State how many lines in the records contain the word "marzo". Give only the number.
******
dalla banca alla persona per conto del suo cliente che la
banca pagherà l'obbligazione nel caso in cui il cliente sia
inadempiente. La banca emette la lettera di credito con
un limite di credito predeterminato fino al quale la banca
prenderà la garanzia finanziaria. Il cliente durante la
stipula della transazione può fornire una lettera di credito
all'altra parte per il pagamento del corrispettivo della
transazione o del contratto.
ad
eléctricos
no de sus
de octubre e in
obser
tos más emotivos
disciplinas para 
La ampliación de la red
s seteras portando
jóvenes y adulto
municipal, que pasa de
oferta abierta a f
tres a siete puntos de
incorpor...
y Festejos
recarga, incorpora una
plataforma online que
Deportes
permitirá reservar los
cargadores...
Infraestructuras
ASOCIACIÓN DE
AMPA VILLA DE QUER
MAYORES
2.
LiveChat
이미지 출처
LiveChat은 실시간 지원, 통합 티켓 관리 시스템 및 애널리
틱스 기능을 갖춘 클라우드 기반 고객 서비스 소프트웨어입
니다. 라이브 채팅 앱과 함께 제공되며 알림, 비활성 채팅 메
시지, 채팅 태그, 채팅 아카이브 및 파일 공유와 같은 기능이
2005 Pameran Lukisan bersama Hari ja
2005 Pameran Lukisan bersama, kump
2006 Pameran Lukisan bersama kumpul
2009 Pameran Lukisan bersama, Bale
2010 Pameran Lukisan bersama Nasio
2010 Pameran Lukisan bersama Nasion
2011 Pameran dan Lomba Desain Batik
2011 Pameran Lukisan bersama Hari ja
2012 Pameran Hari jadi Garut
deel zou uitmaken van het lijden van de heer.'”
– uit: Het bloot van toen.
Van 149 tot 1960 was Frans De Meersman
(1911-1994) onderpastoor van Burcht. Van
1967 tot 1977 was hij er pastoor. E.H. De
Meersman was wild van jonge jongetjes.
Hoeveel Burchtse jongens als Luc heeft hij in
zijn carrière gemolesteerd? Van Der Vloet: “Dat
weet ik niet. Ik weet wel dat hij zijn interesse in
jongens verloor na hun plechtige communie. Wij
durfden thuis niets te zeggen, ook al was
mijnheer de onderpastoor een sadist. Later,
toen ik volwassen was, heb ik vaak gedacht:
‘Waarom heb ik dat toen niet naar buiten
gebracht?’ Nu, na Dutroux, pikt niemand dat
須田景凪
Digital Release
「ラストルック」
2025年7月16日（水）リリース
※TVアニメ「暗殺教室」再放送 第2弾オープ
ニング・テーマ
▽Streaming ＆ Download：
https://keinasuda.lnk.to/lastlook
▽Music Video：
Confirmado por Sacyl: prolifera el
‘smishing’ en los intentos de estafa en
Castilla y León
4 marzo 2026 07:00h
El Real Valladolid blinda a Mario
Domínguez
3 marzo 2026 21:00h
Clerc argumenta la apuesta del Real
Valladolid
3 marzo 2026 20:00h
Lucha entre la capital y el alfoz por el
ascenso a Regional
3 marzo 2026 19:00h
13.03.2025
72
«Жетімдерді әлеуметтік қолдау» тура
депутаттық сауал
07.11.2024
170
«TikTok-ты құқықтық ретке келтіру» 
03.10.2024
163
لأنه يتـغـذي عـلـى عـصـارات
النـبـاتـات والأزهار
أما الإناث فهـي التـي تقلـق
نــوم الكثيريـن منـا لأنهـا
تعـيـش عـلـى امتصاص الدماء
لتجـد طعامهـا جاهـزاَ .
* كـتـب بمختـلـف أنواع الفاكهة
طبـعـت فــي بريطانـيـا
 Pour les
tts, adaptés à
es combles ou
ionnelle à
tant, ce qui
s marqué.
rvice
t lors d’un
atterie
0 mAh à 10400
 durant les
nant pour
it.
******
_Exercise result_
4